Provided passage.
┏━━
Over the last 250 years there have been four American constitutions. Each has resulted in a different form of government. We have seen three thus far, and now are on the cusp of a fourth.

The first constitution, in the prerevolutionary thirteen colonies, was one of Crown government, in which royal governors exercised enormous powers. This was swept aside by the American Revolution, and (after the interregnum of the Articles of Confederation) the Framers, at their Convention in Philadelphia in the summer of 1787, produced the second constitution, one designed to correct the flaws of Crown government and the Articles of Confederation. What they proposed was a form of congressional government, with power centered in a Senate and House of Representatives.

The third constitution was one of separation of powers, of power divided between the legislative and executive branches. Its seeds were found in the second constitution, and matured over the next fifty years, as the president came to be popularly elected, and his office emerged as the modern executive—commanding, decisive, and possessing all the authority of the only person elected by the nation at large. Contrary to popular belief, this was not what the Framers had intended. It was not even what James Madison had wanted at the Philadelphia Convention, although it is often referred to as the Madisonian Constitution because of his defense of separationism in the Federalist Papers.1 Instead, the separation of powers between the executive and legislative branches is much more a creature of the unexpected rise of democracy.

We have now entered into a fourth constitution, one of strong presidential government. The executive has slipped off many of the constraints of the separation of powers. The president makes and unmakes laws without the consent of Congress and spends trillions of government dollars; and the greatest of decisions—whether to commit his country to war—is made by him alone. His ability to reward friends and punish enemies exceeds anything seen in the past. He is rex quondam, rex futurus—the once and future king. And all of this is irreversible.

The long arc of American constitutional government has bent from the monarchical principle of the colonial period to congressional government, then to the separation of powers, and finally back again to Crown government and rule by a single person. The same pattern can be observed in Britain’s Westminster system of parliamentary government, which was exported first to Canada, and then throughout the Commonwealth. As in America, there have been four British constitutions since the Revolutionary War.

First came the “personal government” of George III, who chose his ministers and was supported by a large block of “King’s Friends” in Parliament. While sharing power with Parliament, the King dominated the government, and the American Revolution was itself a consequence of his unpopular resistance to the colonists’ demands. George III was not a tyrant, however. His rule did not represent a sharp break from the constitutional practice that prevailed after the 1689 English Bill of Rights, and his ministers could not long survive when opposed by a determined majority in the House of Commons. Nevertheless, this was still a form of Crown government.
┗━━
Required work.
According to the passage on American constitutions, in what city and in what year did the Framers hold their Convention? The material after this point is separate from the passage on American constitutions.

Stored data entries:
┏━━
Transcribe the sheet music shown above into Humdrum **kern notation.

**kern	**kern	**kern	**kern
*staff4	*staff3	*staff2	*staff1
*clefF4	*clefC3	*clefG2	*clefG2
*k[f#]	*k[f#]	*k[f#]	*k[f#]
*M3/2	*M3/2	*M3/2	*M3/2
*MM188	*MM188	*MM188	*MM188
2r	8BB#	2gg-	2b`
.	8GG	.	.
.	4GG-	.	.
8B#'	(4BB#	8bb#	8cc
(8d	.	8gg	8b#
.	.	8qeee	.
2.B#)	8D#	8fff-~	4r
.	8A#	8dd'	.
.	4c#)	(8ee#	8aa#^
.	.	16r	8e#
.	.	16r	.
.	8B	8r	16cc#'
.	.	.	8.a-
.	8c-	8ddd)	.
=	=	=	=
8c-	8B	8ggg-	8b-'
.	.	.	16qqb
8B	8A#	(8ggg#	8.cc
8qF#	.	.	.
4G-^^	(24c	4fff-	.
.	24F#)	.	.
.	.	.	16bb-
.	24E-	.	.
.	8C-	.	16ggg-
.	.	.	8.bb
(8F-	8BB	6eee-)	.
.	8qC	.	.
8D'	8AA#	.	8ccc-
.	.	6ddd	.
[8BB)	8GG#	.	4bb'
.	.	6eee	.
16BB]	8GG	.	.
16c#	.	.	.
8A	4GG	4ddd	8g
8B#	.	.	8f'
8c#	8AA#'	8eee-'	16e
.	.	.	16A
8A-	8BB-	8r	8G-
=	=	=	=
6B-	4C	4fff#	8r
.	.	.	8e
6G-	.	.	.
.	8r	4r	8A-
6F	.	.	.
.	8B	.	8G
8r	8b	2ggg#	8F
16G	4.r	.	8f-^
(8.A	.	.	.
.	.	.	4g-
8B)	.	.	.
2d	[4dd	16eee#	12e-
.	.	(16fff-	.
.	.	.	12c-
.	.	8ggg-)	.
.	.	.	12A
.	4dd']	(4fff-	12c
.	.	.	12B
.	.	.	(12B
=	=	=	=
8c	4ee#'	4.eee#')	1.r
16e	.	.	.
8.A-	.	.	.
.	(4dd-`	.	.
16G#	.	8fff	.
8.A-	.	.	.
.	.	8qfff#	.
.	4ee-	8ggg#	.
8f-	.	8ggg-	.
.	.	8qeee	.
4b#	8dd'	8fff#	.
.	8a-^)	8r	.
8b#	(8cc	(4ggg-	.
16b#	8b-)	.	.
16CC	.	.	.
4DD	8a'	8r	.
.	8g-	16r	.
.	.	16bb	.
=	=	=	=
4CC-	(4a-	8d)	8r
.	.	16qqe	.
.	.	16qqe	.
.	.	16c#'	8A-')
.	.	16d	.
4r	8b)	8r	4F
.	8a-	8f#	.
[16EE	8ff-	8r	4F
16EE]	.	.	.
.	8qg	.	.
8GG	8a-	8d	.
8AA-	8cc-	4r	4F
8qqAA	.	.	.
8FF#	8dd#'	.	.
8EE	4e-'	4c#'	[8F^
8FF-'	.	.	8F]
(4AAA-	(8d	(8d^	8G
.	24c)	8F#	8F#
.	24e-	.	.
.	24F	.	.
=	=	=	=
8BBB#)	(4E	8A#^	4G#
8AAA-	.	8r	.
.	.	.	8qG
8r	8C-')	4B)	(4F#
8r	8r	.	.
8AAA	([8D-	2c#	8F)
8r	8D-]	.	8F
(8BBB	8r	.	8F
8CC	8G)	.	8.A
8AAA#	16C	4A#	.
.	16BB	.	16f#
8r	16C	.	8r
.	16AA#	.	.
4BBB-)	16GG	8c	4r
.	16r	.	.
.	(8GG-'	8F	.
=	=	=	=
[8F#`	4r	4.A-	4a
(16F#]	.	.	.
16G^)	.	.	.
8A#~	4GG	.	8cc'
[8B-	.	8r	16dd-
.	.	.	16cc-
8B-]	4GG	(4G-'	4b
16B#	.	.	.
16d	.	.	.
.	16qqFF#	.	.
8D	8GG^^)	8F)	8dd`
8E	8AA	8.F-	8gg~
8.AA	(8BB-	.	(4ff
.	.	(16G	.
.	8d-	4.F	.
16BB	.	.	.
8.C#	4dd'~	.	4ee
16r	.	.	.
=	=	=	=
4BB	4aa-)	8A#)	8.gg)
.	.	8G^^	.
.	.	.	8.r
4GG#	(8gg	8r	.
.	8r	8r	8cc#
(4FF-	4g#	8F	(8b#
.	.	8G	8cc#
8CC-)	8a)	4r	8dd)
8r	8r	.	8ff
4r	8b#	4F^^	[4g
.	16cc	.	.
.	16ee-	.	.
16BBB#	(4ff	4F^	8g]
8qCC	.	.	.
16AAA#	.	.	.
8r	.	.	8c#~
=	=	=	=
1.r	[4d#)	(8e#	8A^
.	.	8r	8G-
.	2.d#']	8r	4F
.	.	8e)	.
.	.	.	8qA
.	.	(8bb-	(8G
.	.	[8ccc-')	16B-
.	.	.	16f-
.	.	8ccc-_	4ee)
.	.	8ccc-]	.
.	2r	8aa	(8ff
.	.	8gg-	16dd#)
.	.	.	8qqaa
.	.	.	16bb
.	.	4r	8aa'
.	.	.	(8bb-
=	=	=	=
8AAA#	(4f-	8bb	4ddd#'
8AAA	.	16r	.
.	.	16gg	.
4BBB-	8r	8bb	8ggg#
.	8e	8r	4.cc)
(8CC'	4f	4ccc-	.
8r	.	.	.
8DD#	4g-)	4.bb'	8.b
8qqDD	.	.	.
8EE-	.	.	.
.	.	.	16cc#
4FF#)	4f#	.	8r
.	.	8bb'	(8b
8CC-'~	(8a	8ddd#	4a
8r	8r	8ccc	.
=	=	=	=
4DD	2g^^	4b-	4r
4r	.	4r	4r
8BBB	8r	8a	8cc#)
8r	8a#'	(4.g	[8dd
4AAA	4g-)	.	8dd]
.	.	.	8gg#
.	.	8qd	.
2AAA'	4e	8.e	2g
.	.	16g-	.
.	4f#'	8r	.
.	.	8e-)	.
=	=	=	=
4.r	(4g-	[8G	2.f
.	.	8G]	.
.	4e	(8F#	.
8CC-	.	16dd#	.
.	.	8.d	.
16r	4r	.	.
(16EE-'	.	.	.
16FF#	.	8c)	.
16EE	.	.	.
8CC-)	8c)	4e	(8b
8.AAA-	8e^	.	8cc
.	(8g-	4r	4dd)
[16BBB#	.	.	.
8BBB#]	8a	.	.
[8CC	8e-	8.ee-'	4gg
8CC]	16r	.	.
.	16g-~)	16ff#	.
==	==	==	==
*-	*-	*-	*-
┗━━
Final answer.
Philadelphia, in the summer of 1787.